Um diálogo de Pedro Calapez e Nuno Faria em torno do conceito de livro de desenho.
É longa e profícua a tradição de colaboração entre artistas e escritores ou teóricos, para usar, simplificando, termos que designam mas que não caracterizam fielmente a contribuição de cada uma das partes envolvidas nessa relação. Essa colaboração tem ponto de encontro no interior do objecto-livro, território que, por ser mais familiar ao escritor que ao artista, equilibra a relação de forças entre a imagem e a palavra, cujo ascendente pende naturalmente para a primeira.
Foi, nesta colaboração, nosso desígnio indistinguir essa relação hierárquica e disciplinar. Se, por um lado, o livro não é meramente uma superfície em que o artista inscreve o seu fazer, como se esse fosse um suporte como os outros por ele usados, por outro lado, também o escritor não pode senão inscrever-se na tradição do acaso mallarmeniano. Un coup de dés jamais n’abolira le hasard. Indistinguir, igualmente, o estatuto retiniano associado à percepção da imagem e da palavra. Não é novidade, precisamente depois de Mallarmé o sabemos, que a imagem tem de verbal como a palavra tem de visual.
Como metodologia de trabalho, havia, em primeiro lugar, que considerar a questão do livro enquanto objecto e, em segundo lugar, a questão do desenho enquanto território comum de pesquisa. Se partirmos do pressuposto que o desenho está mais próximo da linguagem que, por exemplo a pintura – ainda que essa linguagem se possa declinar como afasia, gaguez ou dislexia -, podemos então postular que ele se declina menos como imagem do que como potência, possibilidade.
Tomando, assim, o desenho como campo de imanência, como ferramenta conceptual, todo um conjunto de categorias serve de roteiro, como se de notas de navegação se tratassem, a quem quiser partilhar a experiência em que se constitui este livro.
Mais ou menos explícitas, elas declinam modos de pensar e de fazer, modos de conceber e de receber.

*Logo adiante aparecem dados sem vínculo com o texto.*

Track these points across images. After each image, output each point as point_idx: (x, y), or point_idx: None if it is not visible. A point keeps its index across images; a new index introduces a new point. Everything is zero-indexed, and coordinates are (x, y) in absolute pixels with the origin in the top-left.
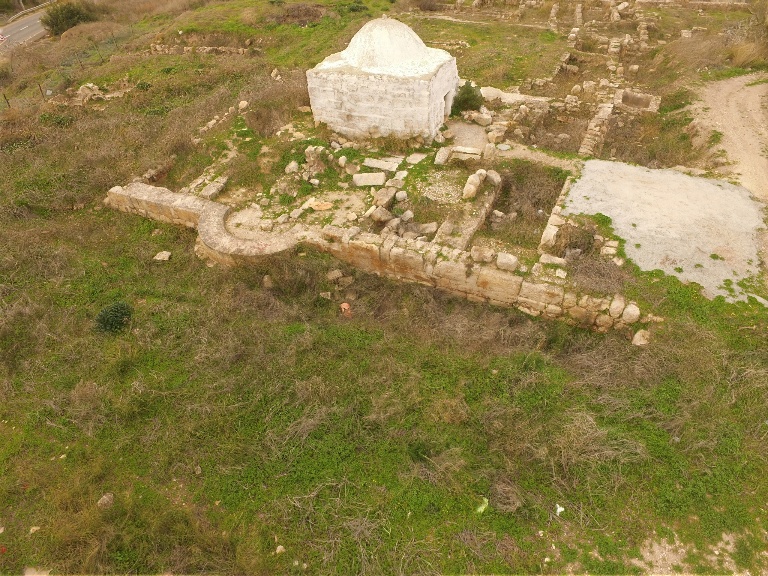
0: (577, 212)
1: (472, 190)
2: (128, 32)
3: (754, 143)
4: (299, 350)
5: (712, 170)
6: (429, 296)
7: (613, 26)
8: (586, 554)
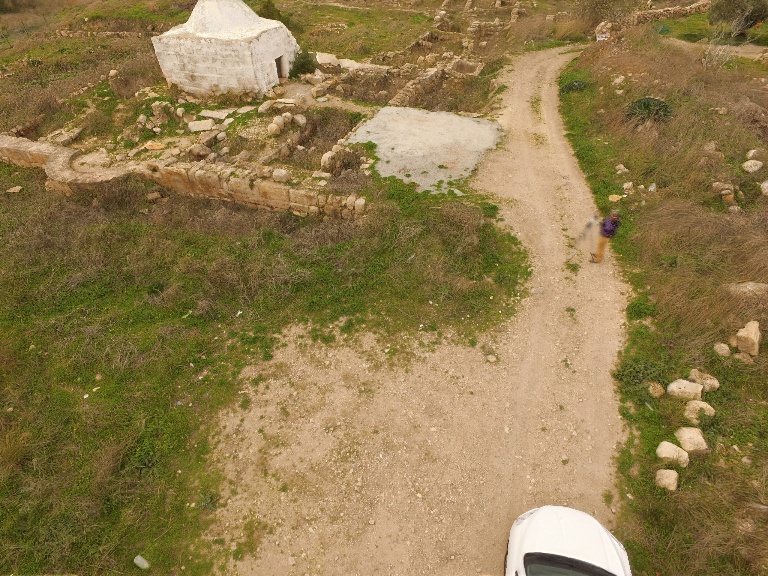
0: (355, 142)
1: (274, 128)
2: (43, 22)
3: (529, 93)
4: (91, 236)
5: (488, 114)
6: (221, 205)
7: (491, 12)
8: (243, 333)
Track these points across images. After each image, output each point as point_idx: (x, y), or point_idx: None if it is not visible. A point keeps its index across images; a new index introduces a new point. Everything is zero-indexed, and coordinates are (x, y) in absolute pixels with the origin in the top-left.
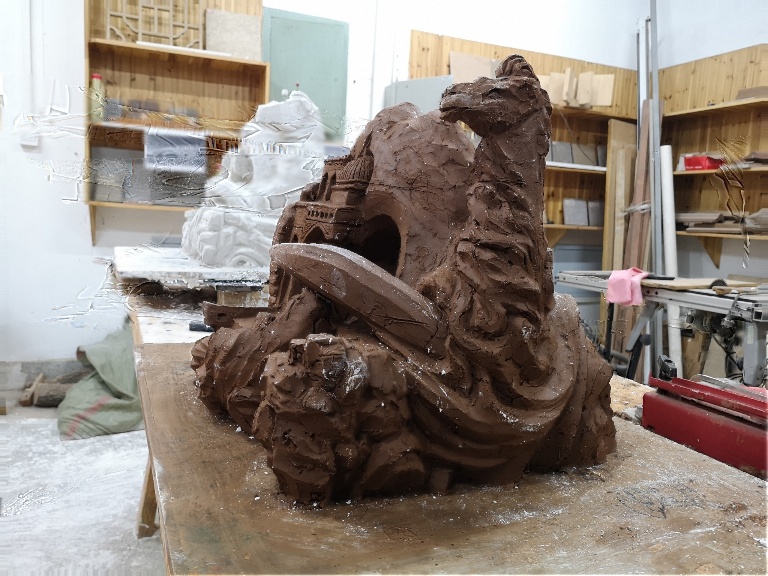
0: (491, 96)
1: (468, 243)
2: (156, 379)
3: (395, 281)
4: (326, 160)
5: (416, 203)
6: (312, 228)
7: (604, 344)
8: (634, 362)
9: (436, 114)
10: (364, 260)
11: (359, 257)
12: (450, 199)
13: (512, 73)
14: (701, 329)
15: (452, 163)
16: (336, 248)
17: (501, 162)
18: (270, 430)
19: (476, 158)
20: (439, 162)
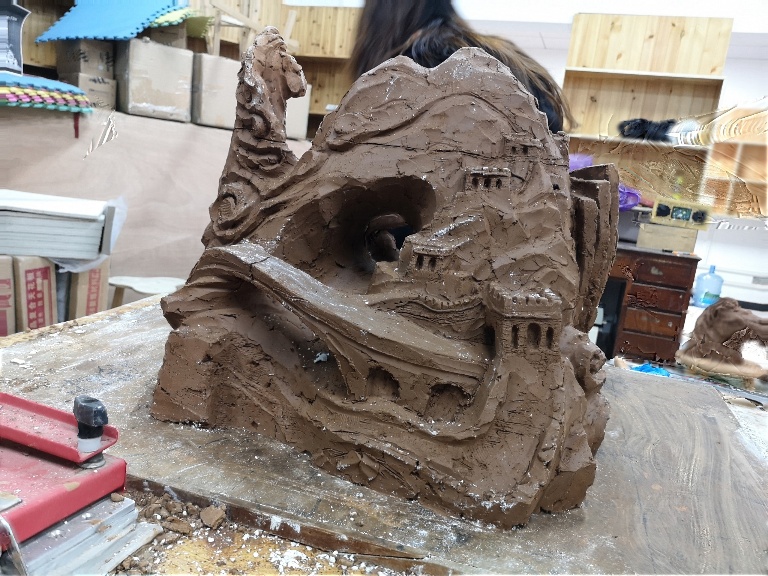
0: None
1: None
2: None
3: None
4: None
5: None
6: None
7: None
8: None
9: None
10: None
11: None
12: None
13: None
14: None
15: None
16: None
17: None
18: None
19: None
20: None
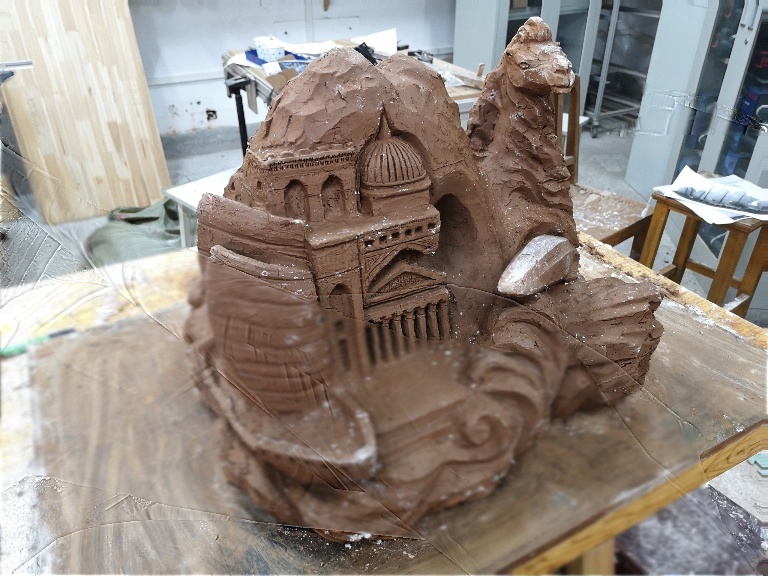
0: None
1: (552, 182)
2: None
3: None
4: (276, 162)
5: None
6: (391, 257)
7: None
8: None
9: (421, 66)
10: None
11: None
12: None
13: None
14: None
15: None
16: (548, 242)
17: None
18: None
19: None
20: None
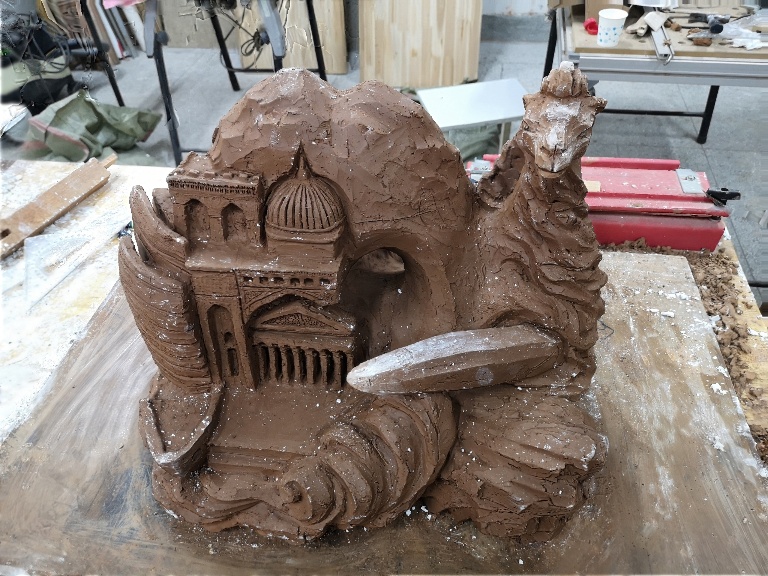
0: (583, 135)
1: (556, 268)
2: (136, 569)
3: (516, 336)
4: (175, 180)
5: (433, 227)
6: (273, 297)
7: (95, 46)
8: (160, 66)
9: (391, 100)
10: (483, 337)
11: (477, 337)
12: (458, 205)
13: (581, 94)
14: (208, 8)
15: (444, 163)
16: (455, 345)
17: (575, 187)
18: (536, 526)
19: (547, 188)
20: (434, 169)
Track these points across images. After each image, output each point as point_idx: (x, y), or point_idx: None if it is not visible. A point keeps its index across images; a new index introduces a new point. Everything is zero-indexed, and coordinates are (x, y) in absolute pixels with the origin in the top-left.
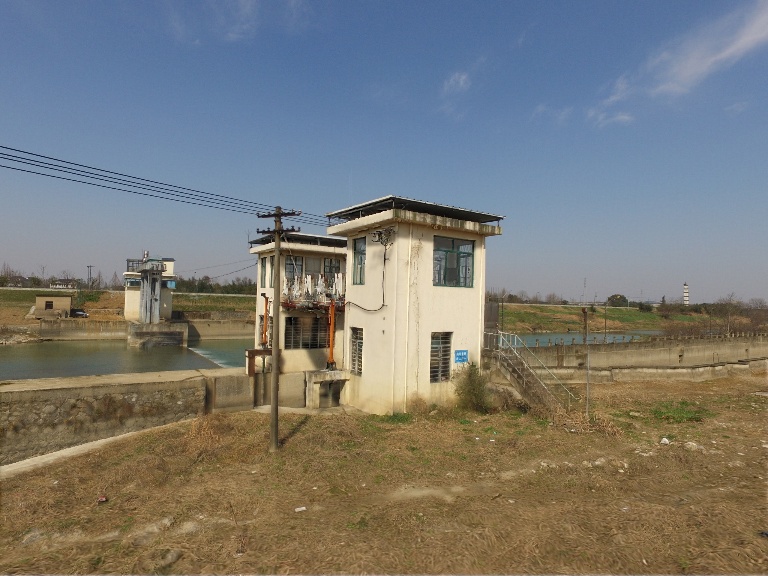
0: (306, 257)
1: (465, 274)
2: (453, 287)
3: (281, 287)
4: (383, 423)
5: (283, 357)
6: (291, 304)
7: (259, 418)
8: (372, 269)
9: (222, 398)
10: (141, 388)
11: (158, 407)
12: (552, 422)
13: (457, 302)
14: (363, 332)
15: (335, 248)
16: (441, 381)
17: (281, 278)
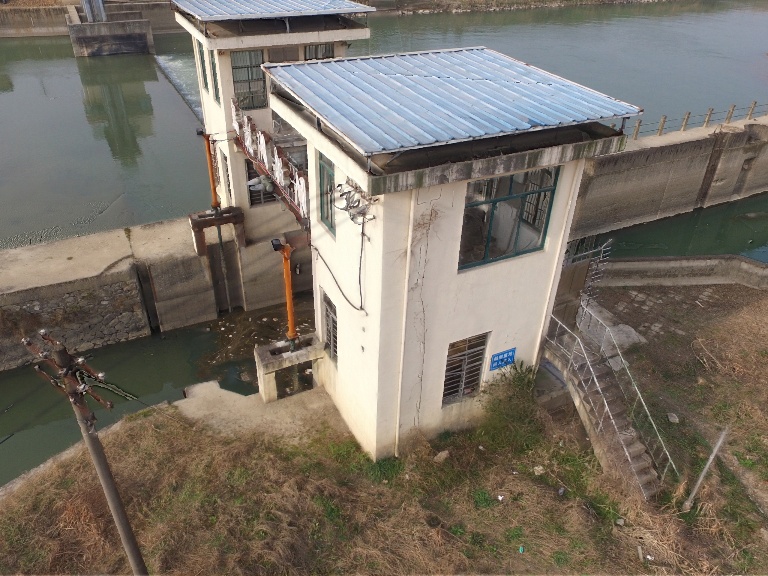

Migração e hospitalidade, pois, enquanto possibilidades de colaboração, lembrando que trabalhamos em zona de fronteira, entre duas páginas, entre dois fazeres.
Transparência é assim um mote apropriado. Através da transparência que é aqui sugerida pelo papel vegetal, ensaiar a possibilidade da palavra no abismo das imagens.
É, pois, um livro que se vai fazendo, construindo-se sobre si próprio. Aqui, os desenhos (resultantes de uma grafia muito particular), surgem no lugar do texto e as palavras surgem, por vezes sob aparência de imagens, outras usando as figuras do próprio livro (legendas, exergues, notas de rodapé, etc.), nos interstícios dos desenhos.
Trata-se, na acepção mais pura, precisa e lata da palavra, de um livro de desenho.